### Given information
====
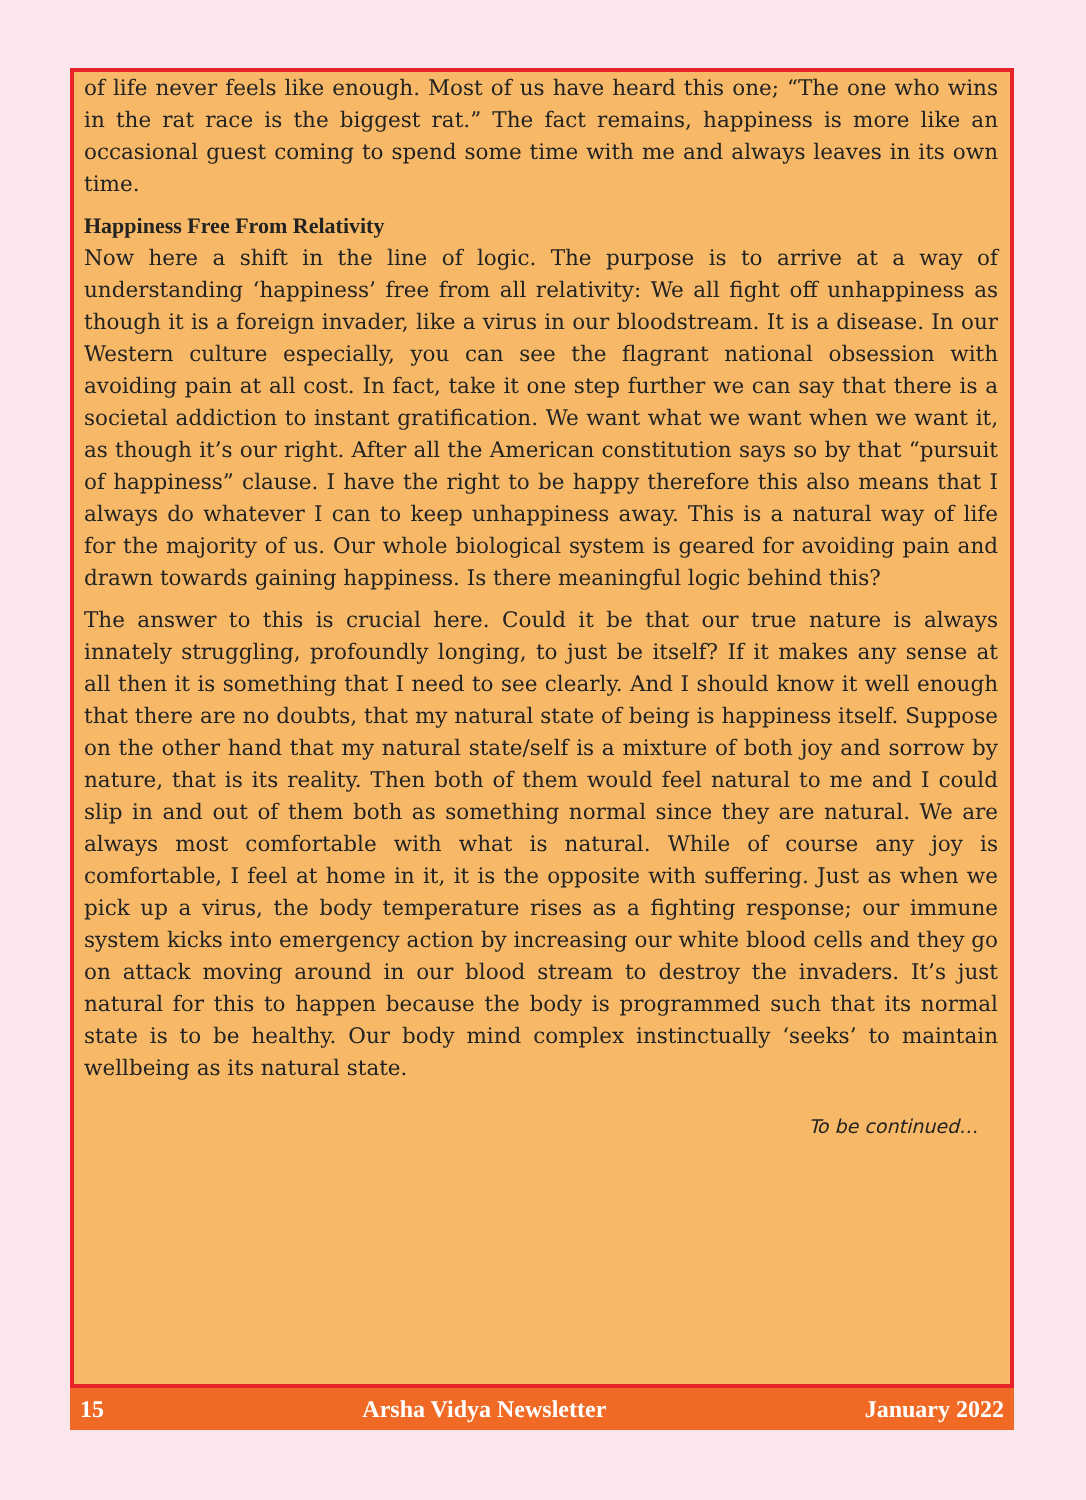of life never feels like enough. Most of us have heard this one; “The one who wins in the rat race is the biggest rat.” The fact remains, happiness is more like an occasional guest coming to spend some time with me and always leaves in its own time.
Happiness Free From Relativity
Now here a shift in the line of logic. The purpose is to arrive at a way of understanding ‘happiness’ free from all relativity: We all fight off unhappiness as though it is a foreign invader, like a virus in our bloodstream. It is a disease. In our Western culture especially, you can see the flagrant national obsession with avoiding pain at all cost. In fact, take it one step further we can say that there is a societal addiction to instant gratification. We want what we want when we want it, as though it’s our right. After all the American constitution says so by that “pursuit of happiness” clause. I have the right to be happy therefore this also means that I always do whatever I can to keep unhappiness away. This is a natural way of life for the majority of us. Our whole biological system is geared for avoiding pain and drawn towards gaining happiness. Is there meaningful logic behind this?
The answer to this is crucial here. Could it be that our true nature is always innately struggling, profoundly longing, to just be itself? If it makes any sense at all then it is something that I need to see clearly. And I should know it well enough that there are no doubts, that my natural state of being is happiness itself. Suppose on the other hand that my natural state/self is a mixture of both joy and sorrow by nature, that is its reality. Then both of them would feel natural to me and I could slip in and out of them both as something normal since they are natural. We are always most comfortable with what is natural. While of course any joy is comfortable, I feel at home in it, it is the opposite with suffering. Just as when we pick up a virus, the body temperature rises as a fighting response; our immune system kicks into emergency action by increasing our white blood cells and they go on attack moving around in our blood stream to destroy the invaders. It’s just natural for this to happen because the body is programmed such that its normal state is to be healthy. Our body mind complex instinctually ‘seeks’ to maintain wellbeing as its natural state.
To be continued…
15 Arsha Vidya Newsletter January 2022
====
### About this exercise
From the line with "To be continued…" through the last line of the records, set down every line exactly as written and leave out all others.

### Result for this task
To be continued…
15 Arsha Vidya Newsletter January 2022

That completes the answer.